Staying healthy is a choice that calls for a lifestyle change. If you eat right and exercise throughout the year regularly, spoiling your routine for 4-5 days during festivities won’t have much of an impact on your weight.

Tips to keep you in check:

● Fasting or skipping a meal is a common resort for most of us to ensure we can indulge in a cheat meal thereafter. Well this is not a healthy practice as it slows your metabolism down. It can make one feel more bloated or nauseous. Fasting can also lead to acid reflux which can slow down your digestion and also end up making one feel uncomfortable. Instead keep up with your regular meals of the day. Start your day with a healthy and wholesome breakfast that includes whole grains, low fat proteins and fruit. Include mixed seeds in between meals for the extra pump of proteins and micronutrients.

● Eat until you are satiated and not until you are full, this way you will not overeat. Try and relish the flavours of different foods that you choose to indulge in to just make you feel comfortable and not until you feel short of breath or your tummy pops.

● During the feast try and have a portion of seasonal foods and desserts rather than having regular foods that are available throughout the year. Example brownies etc. Also choose foods that are high in fibre which will keep you full for longer and have more nutritious value to offer other than just calories. So start your cheat meal with soups or salads rather than just juices or sugary drinks.

● Choosing sweets – we all fear sugar knowing how much longer it will stay on your waist.
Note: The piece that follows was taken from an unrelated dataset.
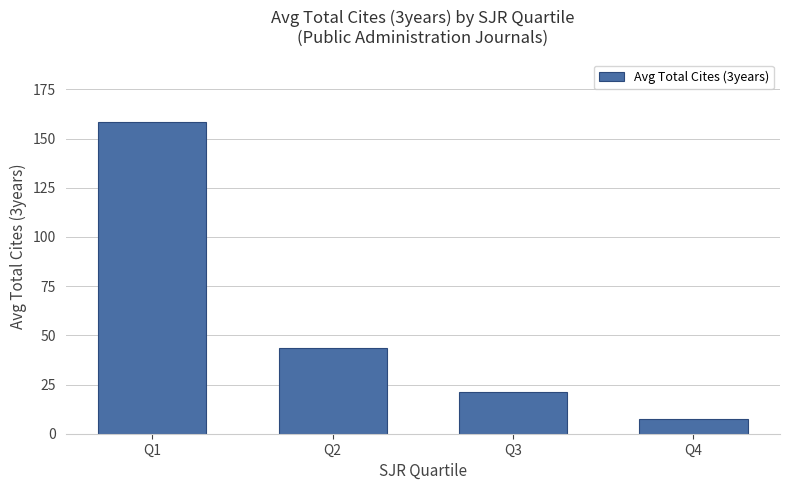

Rank the categories by value from lowest to highest.

Q4, Q3, Q2, Q1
It is best to consume traditional or home made sweets over packaged or processed ones. Try and include a portion of your dessert in your main plate so that it helps you to eat as much as required and not over indulge.

● Sometimes we find ourselves in a situation where we are unable to say “no” to the hospitality of the host who ladles food onto our plate one after the other. In this situation always keep some food on your plate so this will allow you to buy time in the evening, and also instead of saying no try saying later. This way you wont be impolite or hurt your hosts sentiments yet you will delay food ladling on your plate.
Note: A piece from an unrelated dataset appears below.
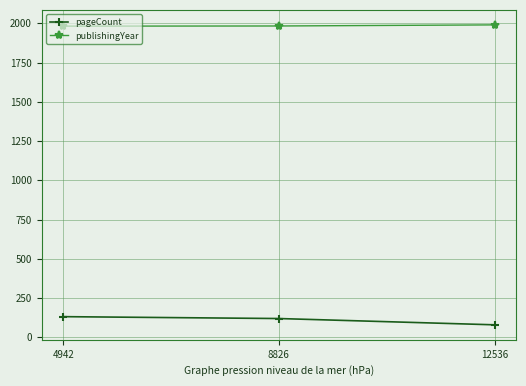

How many data points does each series have?

3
● Eat slowly! Chew your food properly. Focus more on socialising rather than eating. Give your body time to register and let you know that it has had enough.

● Drink more water than normal- as this will not only help keep your body hydrated but also flush toxins. Add a slice of sweet lime or mint leaves to give flavour to the water. Try and drink more water between breaks during feasts if you are having a long night. Drinking water can also help you ditch extra calories during festivities as 1 glass of water will fill you as much as 1 glass of juice would.
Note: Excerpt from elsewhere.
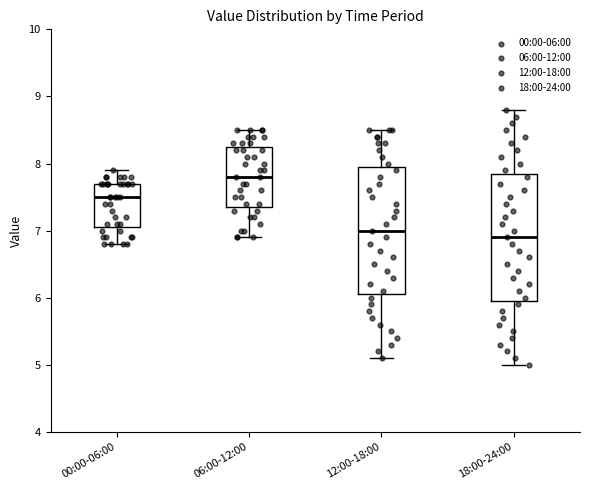

Where is the upper edge of the box for 12:00-18:00 on the y-axis? The values are not printed on the chart, so give them approximately, as read against the axis.

8.0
● Choice of beverage- for someone who enjoys alcoholic beverages its best to not consume on an empty stomach. Top up your day with good b-vitamin sources in diet like curd, nuts and seeds. Try mixing your alcohol with water or soda water with lemon or ginger juice instead of sugary based mixers. For someone who enjoys non-alcoholic drinks – coconut water, lemon soda or kokum juice (savoury) makes an excellent choice.

● If you are hosting dinner for your friends, try and include foods that are healthier. Some of your favourite dishes can be prepared the same way by just changing the style of cooking. Eg. – Roasting of nuts can be done to make them as crispy as you would get by frying. Few tweeks in your menu and recipes will make it easier and more joyous for you and your guests.

● Most importantly – Monitor Your Health! If you are taking medication for any lifestyle disorder such as diabetes or blood pressure, ensure you don’t forget or skip your medication. It is important to take care of yourself.

● Avoid eating very late in the night. If you tend to eat past your bedtime, it can affect your digestion and can also make you feel sluggish the next day. Eating late and waking up early and having another meal can add more calories to one’s days intake – which can lead to weight gain.

So this festive season enjoy your favourite foods yet stay healthy and fit!